THE HATEFUL EIGHT - Quentin stretched this one to 167 for the general release cut, 20 shorter than the roadshow. Even I could take the shears and snip it to 120 and not screw up the story.

Come on directors, more isn't always better. We golden agers are prone for naps, and I'd rather they not occur during the viewing of your movie.

6:48 AM  
Blogger Reg Hartt said...

Based on MARK OF THE VAMPIRE I know LONDON AFTER MIDNIGHT will be a let down but every time I see an ad like the one you have posted I say a prayer a copy will be found.

7:17 AM  
Blogger John McElwee said...

Length, it seems, has long been the bane of Bonds. Some would say that after "Goldfinger," they took on bloat of both reels and repetition. And talk of multiple endings --- I gave up counting ones heaped upon the Brosnans. It became less a matter of "James Bond Will Be Back" than "Is He Ever Leaving?"

Speaking to overkill, Greenbriar has three more 007 posts waiting in wings (a Connery, Moore, AND Dalton). Should I push the publish button now, or wait a decent interval?

9:57 AM  
Blogger Reg Hartt said...

Push it now.

4:05 PM  
Blogger John McElwee said...

Dear John:

It's summer. There's no Bond film in sight. I say, bring on the 007 coverage!

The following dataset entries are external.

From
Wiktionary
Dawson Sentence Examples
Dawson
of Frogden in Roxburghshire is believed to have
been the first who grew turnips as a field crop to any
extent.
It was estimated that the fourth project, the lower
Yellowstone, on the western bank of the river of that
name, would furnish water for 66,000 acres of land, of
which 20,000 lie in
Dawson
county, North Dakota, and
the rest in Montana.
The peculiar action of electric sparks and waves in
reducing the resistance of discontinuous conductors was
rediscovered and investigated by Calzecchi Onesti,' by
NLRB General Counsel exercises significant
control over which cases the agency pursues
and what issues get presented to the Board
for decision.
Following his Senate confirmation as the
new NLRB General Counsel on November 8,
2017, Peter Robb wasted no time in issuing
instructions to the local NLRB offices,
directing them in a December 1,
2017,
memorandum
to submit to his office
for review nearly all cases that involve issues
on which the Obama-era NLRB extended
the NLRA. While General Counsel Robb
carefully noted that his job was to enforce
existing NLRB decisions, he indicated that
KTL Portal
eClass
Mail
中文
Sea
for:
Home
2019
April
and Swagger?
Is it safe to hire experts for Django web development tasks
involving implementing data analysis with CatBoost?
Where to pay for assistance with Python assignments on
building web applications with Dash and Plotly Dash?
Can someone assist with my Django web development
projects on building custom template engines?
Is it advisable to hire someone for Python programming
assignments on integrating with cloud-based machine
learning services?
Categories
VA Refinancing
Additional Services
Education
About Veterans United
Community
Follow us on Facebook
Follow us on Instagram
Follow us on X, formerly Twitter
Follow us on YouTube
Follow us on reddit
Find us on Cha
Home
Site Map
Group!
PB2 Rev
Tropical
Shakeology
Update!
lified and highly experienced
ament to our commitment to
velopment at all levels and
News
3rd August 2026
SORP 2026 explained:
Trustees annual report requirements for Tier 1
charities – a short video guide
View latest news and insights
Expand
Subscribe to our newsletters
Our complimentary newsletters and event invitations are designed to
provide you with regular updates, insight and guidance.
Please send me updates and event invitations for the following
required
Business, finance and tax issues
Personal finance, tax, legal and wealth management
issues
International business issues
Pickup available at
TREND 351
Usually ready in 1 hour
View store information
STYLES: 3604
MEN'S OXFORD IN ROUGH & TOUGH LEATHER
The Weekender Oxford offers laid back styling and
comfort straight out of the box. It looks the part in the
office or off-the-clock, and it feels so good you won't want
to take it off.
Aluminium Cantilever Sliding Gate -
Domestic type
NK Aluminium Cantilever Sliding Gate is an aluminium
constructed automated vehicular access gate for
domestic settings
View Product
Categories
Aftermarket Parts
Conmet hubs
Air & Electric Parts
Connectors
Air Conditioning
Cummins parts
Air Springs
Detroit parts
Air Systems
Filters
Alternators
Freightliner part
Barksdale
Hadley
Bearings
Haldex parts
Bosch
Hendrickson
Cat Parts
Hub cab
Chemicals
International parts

[Not that the regular and usual Greenbriar offerings aren't always a delight, I hasten to add...]

-- Griff

4:09 PM  
Blogger bufffilmbuff said...

Yes.... more Bond

11:57 PM  
Blogger Mike Cline said...

Finally saw SPECTRE today. Liked it a lot.

8:57 PM  
Blogger Lionel Braithwaite said...

How come people are so nasty to Skyfall? The movie's a lot like the James Bond novels, and actually has Bond failing for once rather than just always winning. Plus, unlike any other James Bond film, Bond has to work at getting Silva, not just gadget his way to getting him. I fear that the effects of Moore's era have rubbed off way too much on what people expect from a James Bond movie, and that they can't endure a James Bond steeped in some degree of realism and consequences.